La forêt a été éventrée par des tentacules de plastiques et des écailles de béton. Les souches centenaires s'effritent sous les chenilles d'acier des monstres constructeurs. L'air se fait de plus en plus vicié. Partout flotte cette poussière métallique qui dessèche les mousses et fane les pétales. Dans l'abysse industrielle, la nature continue pourtant de palpiter, résiliente et muette.
Le cadre est posé, un écho puissant monte, sombre et inquiétant, puis la batterie gronde. La force percussive est contrebalancée par de subtiles chuintement électroniques, auxquels se greffent un crescendo lancinant de cordes : violoncelles et violons résonnent en un patchwork dissout, s'invitent à la danse industrielle, avant que ne se déchaîne des tremolos saturés de la guitare. Les hauts fourneaux éclatent et déversent leurs vomissures synthétiques. La retombée est finalement puissante, s'éteignant sur un sermon anti-compétitif plein de sagesse. Industry a retenti.
Cette immersion dans une musique profondément lyrique -poétique, romantique même- nous accompagne tout au long de l'écoute, sur un album qui se vit comme une parenthèse émotionnelle : deux titres incisifs ouvrent et ferment l'album, et au milieu planent deux morceaux plus apaisés. Sur Renaissance, les échos baroques sont majestueux, optimistes, l'apport des cordes est absolument salvateur, tandis que Amazing Old Tree nous propulse dans une succession de nappes atmosphériques solennelles, rappelant la puissance et la fragilité d'une nature bafouée par l'Homme.

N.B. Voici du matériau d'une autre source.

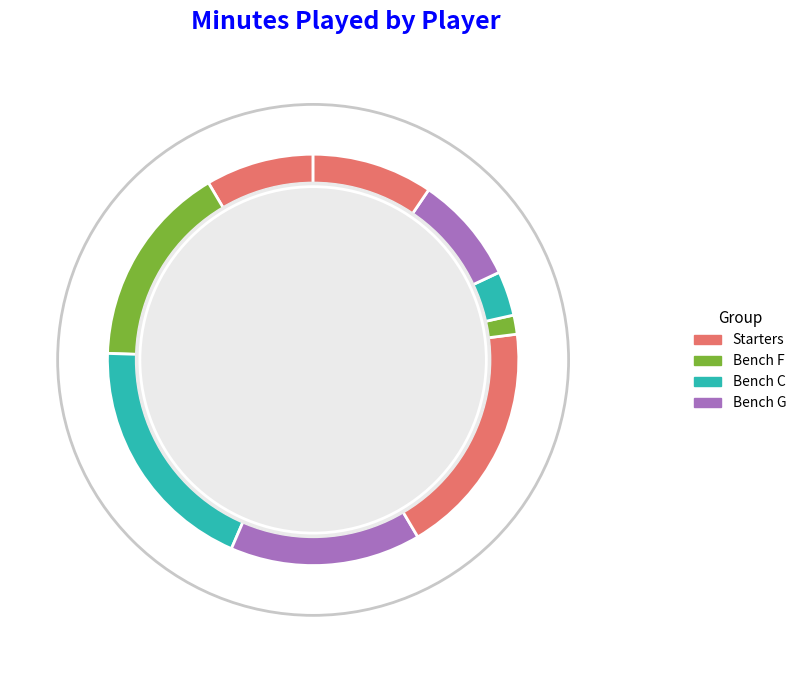

To the nearest percent, what portion does L. Greer III represent?

18%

Bruit ≤ est un nom de groupe audacieux et étrange pour une formation toulousaine qui mise tant sur l'élément mélodique. Du bruit harmonieux donc, qui oscille constamment entre le calme bourdonnants des cimes et le fracas chaotique des profondeurs. Le groupe réussit au final à synthétiser ces deux entités avec une prestance, une profondeur et un charme exceptionnels.

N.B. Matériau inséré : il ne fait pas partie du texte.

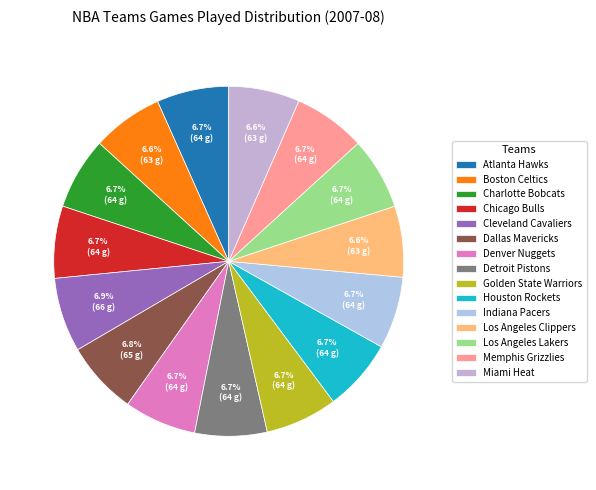

Count the number of slices in the pie.

15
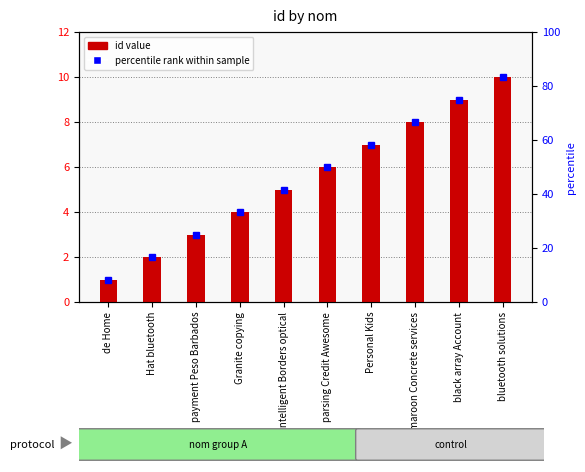

Where does the data first go above 6?

Personal Kids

Avec ses interrogations écologiques et sociales évidentes (comme le rappelle le titre-à-rallonge de l'album, typiquement "post rock"), Bruit ≤ marque par son émotivité brûlante, son goût pour l'impressionnisme et la progression. Ceux ci atteignent des sommets de beauté grandiloquente quand, sur la pièce finale The Machine is Burning, tonnent puis agonisent les grondements d'un capitalisme mutilant et mutilé. Comme un appel aux masses à se ressaisir, et à enfin gouter à l'essentiel.